Who Is Actually Doing the Remembering

This is why "context engineering" turned out to be the entire game, and why the people who treat the context window as a precious, deliberately-curated thing get so much more out of these machines than the people who type at them like a search box. The model's apparent memory is not its memory at all. It is yours, or your software's — a thing you assemble and re-present on every turn. When the machine seems to recall your preferences, what actually happened is that something on your side wrote those preferences back onto the skin before waking the man up. Improve what gets tattooed and you improve the mind. There is no other lever.
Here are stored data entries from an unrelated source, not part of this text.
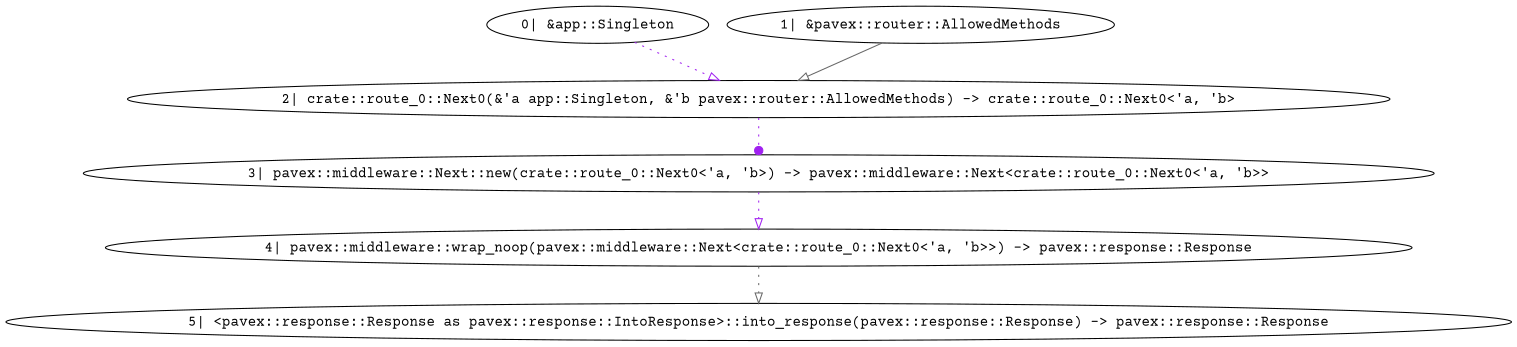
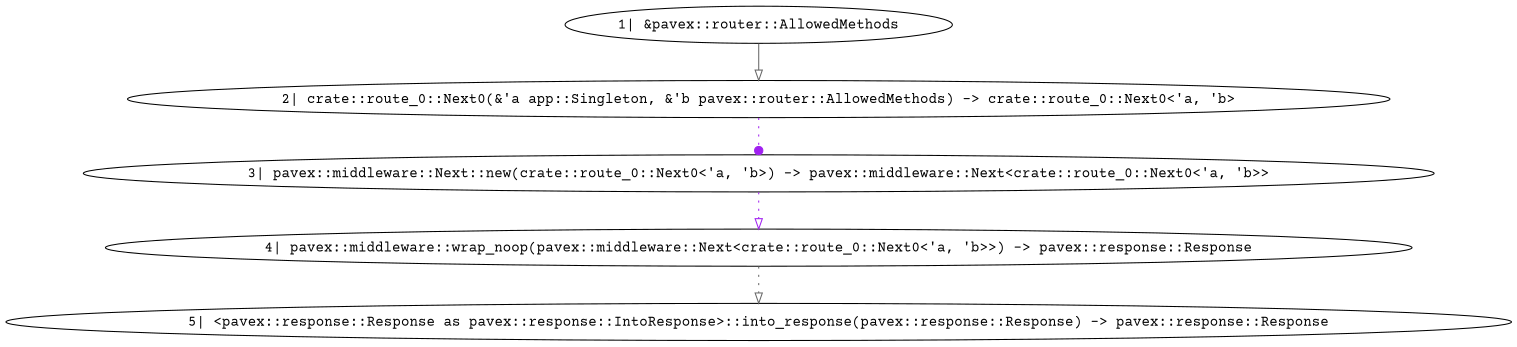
  digraph {
    fontname="Courier Prime"
    node [fontname="Courier Prime"]
    edge [color=purple style=dotted arrowhead=onormal fontname="Courier Prime"]
-   n1 [label="0| &app::Singleton"]
    n2 [label="2| crate::route_0::Next0(&'a app::Singleton, &'b pavex::router::AllowedMethods) -> crate::route_0::Next0<'a, 'b>"]
    n3 [label="1| &pavex::router::AllowedMethods"]
    n4 [label="3| pavex::middleware::Next::new(crate::route_0::Next0<'a, 'b>) -> pavex::middleware::Next<crate::route_0::Next0<'a, 'b>>"]
    n5 [label="4| pavex::middleware::wrap_noop(pavex::middleware::Next<crate::route_0::Next0<'a, 'b>>) -> pavex::response::Response"]
    n6 [label="5| <pavex::response::Response as pavex::response::IntoResponse>::into_response(pavex::response::Response) -> pavex::response::Response"]
-   n1 -> n2
    n2 -> n4 [arrowhead=dot]
    n3 -> n2 [color=gray40 style=solid]
    n4 -> n5
    n5 -> n6 [color=gray40]
  }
It also means the relationship runs in exactly one direction, and always will. You remember every conversation you have had with it. It has never once remembered you. You carry the whole thing — the rapport, the running joke, the sense of a collaborator who gets it — and the collaborator carries nothing, has carried nothing, is structurally incapable of carrying anything from one breath to the next. The intimacy is real, and it is entirely on your end of the wire.

The Back Door

Everything above is true of the model you are talking to, in the moment you are talking to it. It is not the whole story, and the gap is exactly where the privacy panic lives.

One process can make your words permanent, and it happens nowhere near your conversation. Training. The weights that sit frozen during your chat were not always frozen; they were set, once, by grinding through an enormous pile of text and nudging billions of numbers until the thing predicted well. That pile can include conversations, yours among them. So when a model company announces it will train on your chats, the alarm people feel is well-founded: the correct intuition that the thing which forgot you a millisecond after you spoke could, through an entirely separate door, have your words diffused permanently into the next version of its mind, no longer forgotten, no longer yours, smeared across the weights where a stranger's question might one day brush against them.

But — and this is what gets lost in the panic — they cannot simply pour your conversations into the model. Raw human input is sloppy, confident, and frequently wrong. The firehose of what people actually type is a slurry of half-memories, sales pitches, wishful arithmetic, and claims asserted with enormous conviction by people who have no idea what they are talking about. Train on that indiscriminately and you do not get a smarter model. You get one that believes what is popular over what is true, and we have a word for a mind updated on mass conviction rather than evidence, repeated until it hardens into bedrock. You get dogma.

So the pipeline that turns user data into weights is curated to the edge of paranoia: filtered, deduplicated, scored for quality, weighed against vetted sources, supervised by people whose entire job is to keep the crackpot theory and the confident falsehood out of the foundation. The model forgets you instantly for engineering reasons. It is allowed to remember you slowly, and only a little, for epistemic ones, because your unfiltered input, and mine, is the very thing a careful trainer works hardest to keep from setting into the bone.

Magic, With the Mechanism Showing

Set the foundry aside, step back into the live conversation, and the magic holds, maybe even improves. You are not being understood by a being that knows you. You are being understood, freshly and completely, by something that has to be told who you are every single time and still manages, in the half-second it is allowed to exist, to act as though it has loved you for years. Then it turns, without a backward glance, to the steak.